• **Work instruction**
Reproduce the material below line for line, word for word, and leave out the pictures.

########################################

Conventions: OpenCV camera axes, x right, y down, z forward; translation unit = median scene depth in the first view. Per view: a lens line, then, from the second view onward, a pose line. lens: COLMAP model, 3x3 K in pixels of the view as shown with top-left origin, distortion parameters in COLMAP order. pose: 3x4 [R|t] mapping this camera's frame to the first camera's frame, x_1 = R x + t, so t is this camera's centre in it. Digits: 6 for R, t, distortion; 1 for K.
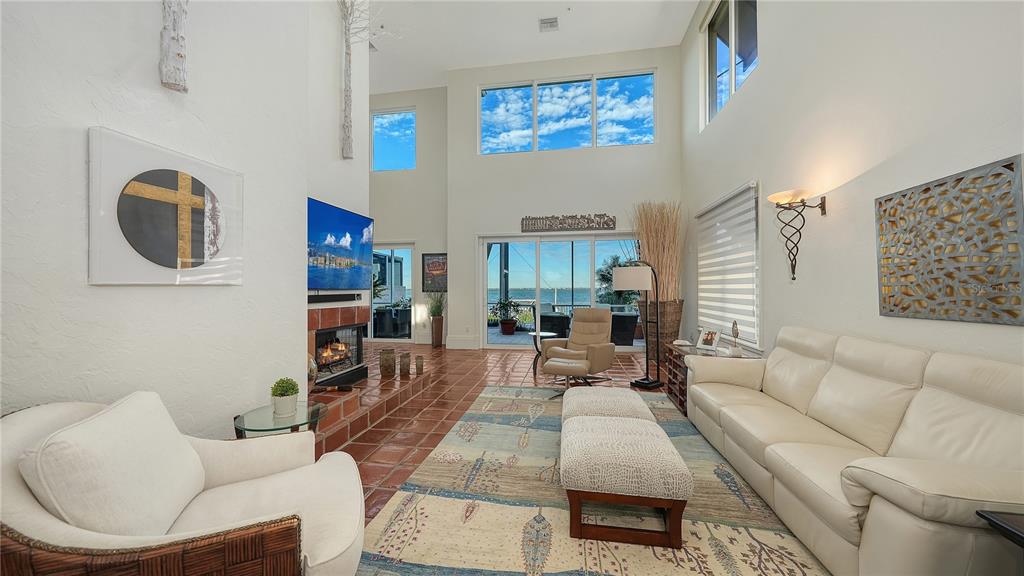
lens RADIAL K [[357.8, 0, 515.2], [0, 357.8, 286.2], [0, 0, 1]] dist [0.000778, -0.001189]
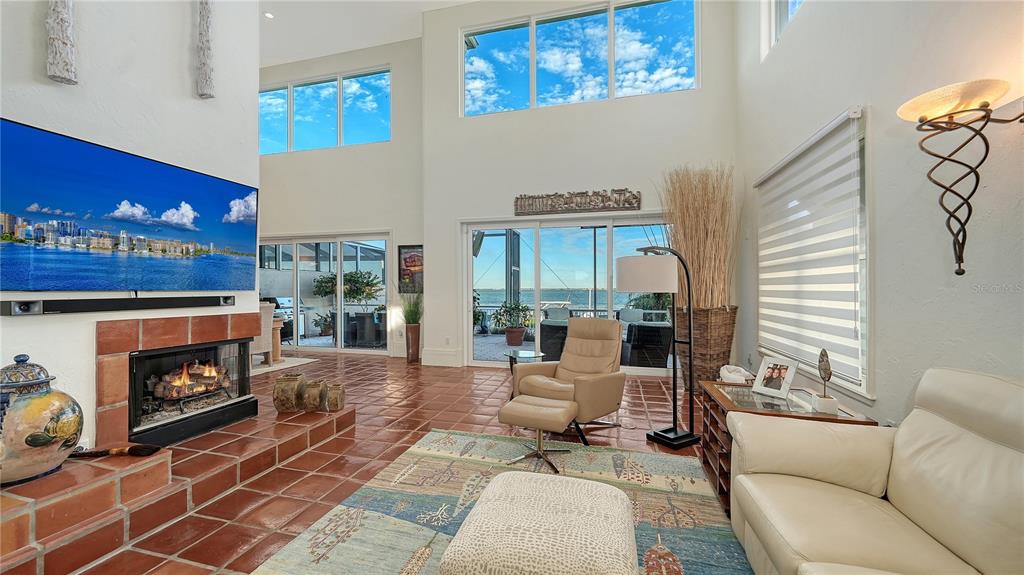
lens RADIAL K [[384.2, 0, 513.2], [0, 384.2, 283.6], [0, 0, 1]] dist [-0.000912, -0.000545]
pose [[0.994181, 0.003268, -0.107672, 0.179338], [-0.004051, 0.999967, -0.007050, 0.000298], [0.107645, 0.007446, 0.994161, 0.321482]]
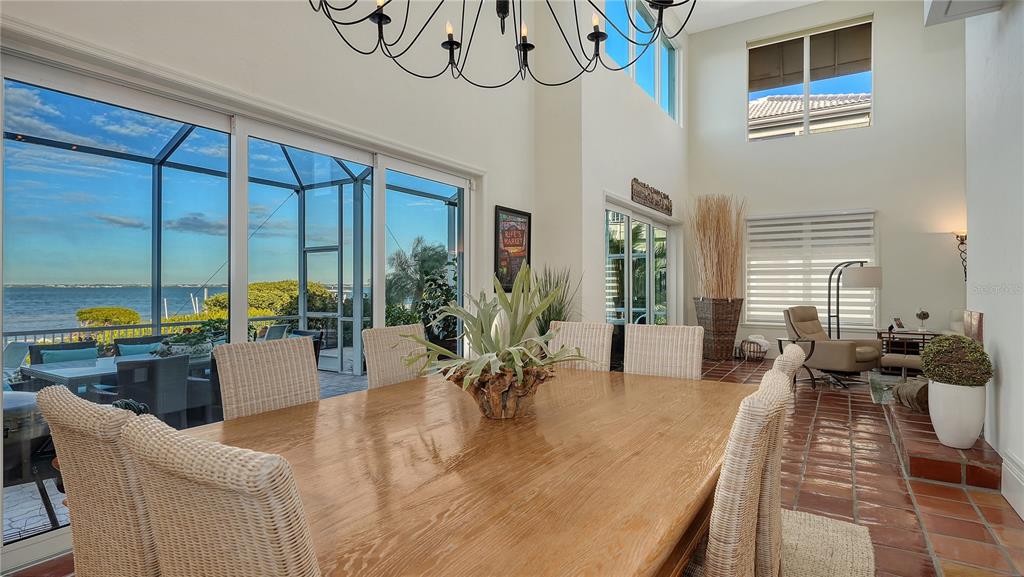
lens RADIAL K [[529.5, 0, 510.6], [0, 529.5, 288.9], [0, 0, 1]] dist [0.004756, 0.000270]
pose [[0.409223, -0.002822, 0.912430, -1.659317], [-0.006662, 0.999959, 0.006080, 0.013863], [-0.912410, -0.008567, 0.409187, 1.402858]]
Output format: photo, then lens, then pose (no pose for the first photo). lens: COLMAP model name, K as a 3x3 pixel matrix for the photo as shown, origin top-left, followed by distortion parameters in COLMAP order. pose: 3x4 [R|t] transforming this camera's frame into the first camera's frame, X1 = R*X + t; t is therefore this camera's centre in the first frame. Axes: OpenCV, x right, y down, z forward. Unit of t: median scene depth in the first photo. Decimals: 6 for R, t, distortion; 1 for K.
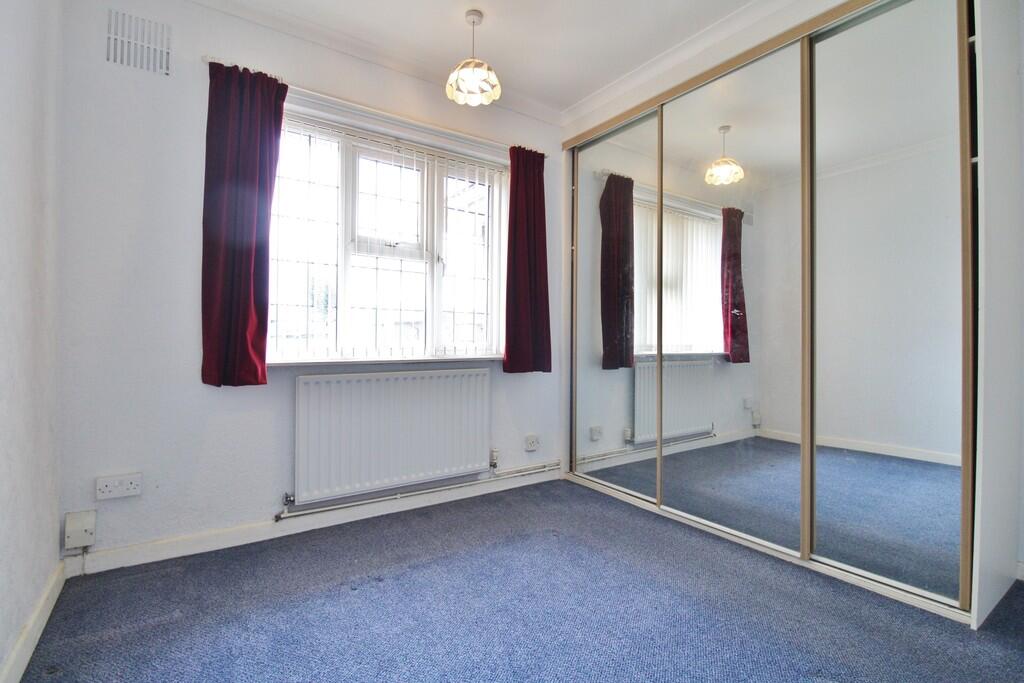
lens RADIAL K [[478.1, 0, 514.6], [0, 478.1, 336.1], [0, 0, 1]] dist [0.002428, -0.013865]
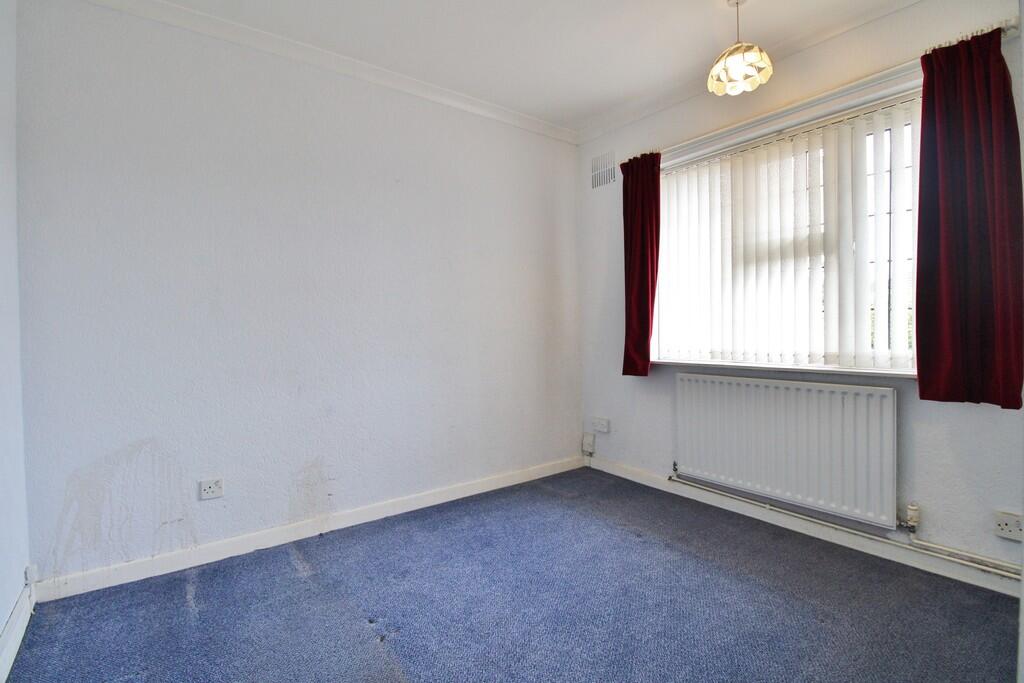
lens RADIAL K [[478.1, 0, 514.6], [0, 478.1, 336.1], [0, 0, 1]] dist [0.002428, -0.013865]
pose [[0.037980, 0.006797, -0.999255, 0.797200], [0.015738, 0.999849, 0.007399, -0.030681], [0.999155, -0.016007, 0.037868, 0.515197]]
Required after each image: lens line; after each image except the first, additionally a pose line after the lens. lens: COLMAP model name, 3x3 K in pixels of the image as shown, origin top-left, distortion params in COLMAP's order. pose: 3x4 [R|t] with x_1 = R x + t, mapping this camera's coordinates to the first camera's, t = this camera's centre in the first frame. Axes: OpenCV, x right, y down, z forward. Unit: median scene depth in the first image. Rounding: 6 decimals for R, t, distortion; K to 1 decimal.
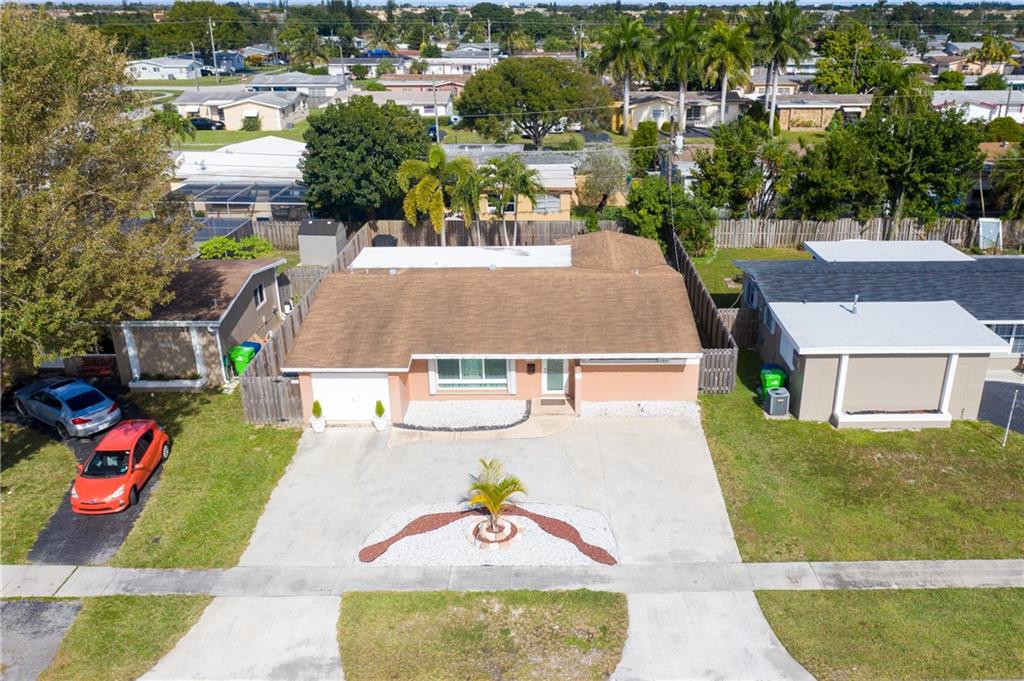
lens RADIAL K [[842.8, 0, 570.5], [0, 842.8, 343.9], [0, 0, 1]] dist [-0.008066, -0.004347]
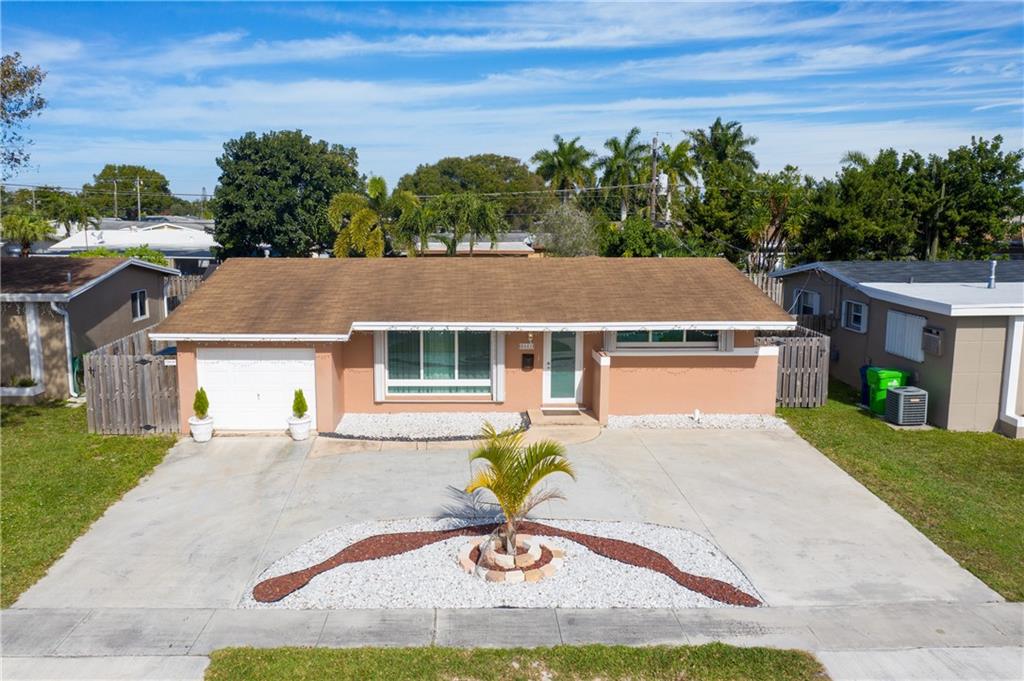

########################################

• **Solution to the exercise**
Conventions: OpenCV camera axes, x right, y down, z forward; translation unit = median scene depth in the first view. Per view: a lens line, then, from the second view onward, a pose line. lens: COLMAP model, 3x3 K in pixels of the view as shown with top-left origin, distortion parameters in COLMAP order. pose: 3x4 [R|t] mapping this camera's frame to the first camera's frame, x_1 = R x + t, so t is this camera's centre in it. Digits: 6 for R, t, distortion; 1 for K.
lens RADIAL K [[357.8, 0, 515.2], [0, 357.8, 286.2], [0, 0, 1]] dist [0.000778, -0.001189]
lens RADIAL K [[384.2, 0, 513.2], [0, 384.2, 283.6], [0, 0, 1]] dist [-0.000912, -0.000545]
pose [[0.994181, 0.003268, -0.107672, 0.179338], [-0.004051, 0.999967, -0.007050, 0.000298], [0.107645, 0.007446, 0.994161, 0.321482]]
lens RADIAL K [[529.5, 0, 510.6], [0, 529.5, 288.9], [0, 0, 1]] dist [0.004756, 0.000270]
pose [[0.409223, -0.002822, 0.912430, -1.659317], [-0.006662, 0.999959, 0.006080, 0.013863], [-0.912410, -0.008567, 0.409187, 1.402858]]
Output format: photo, then lens, then pose (no pose for the first photo). lens: COLMAP model name, K as a 3x3 pixel matrix for the photo as shown, origin top-left, followed by distortion parameters in COLMAP order. pose: 3x4 [R|t] transforming this camera's frame into the first camera's frame, X1 = R*X + t; t is therefore this camera's centre in the first frame. Axes: OpenCV, x right, y down, z forward. Unit of t: median scene depth in the first photo. Decimals: 6 for R, t, distortion; 1 for K.
lens RADIAL K [[478.1, 0, 514.6], [0, 478.1, 336.1], [0, 0, 1]] dist [0.002428, -0.013865]
lens RADIAL K [[478.1, 0, 514.6], [0, 478.1, 336.1], [0, 0, 1]] dist [0.002428, -0.013865]
pose [[0.037980, 0.006797, -0.999255, 0.797200], [0.015738, 0.999849, 0.007399, -0.030681], [0.999155, -0.016007, 0.037868, 0.515197]]
Required after each image: lens line; after each image except the first, additionally a pose line after the lens. lens: COLMAP model name, 3x3 K in pixels of the image as shown, origin top-left, distortion params in COLMAP's order. pose: 3x4 [R|t] with x_1 = R x + t, mapping this camera's coordinates to the first camera's, t = this camera's centre in the first frame. Axes: OpenCV, x right, y down, z forward. Unit: median scene depth in the first image. Rounding: 6 decimals for R, t, distortion; K to 1 decimal.
lens RADIAL K [[842.8, 0, 570.5], [0, 842.8, 343.9], [0, 0, 1]] dist [-0.008066, -0.004347]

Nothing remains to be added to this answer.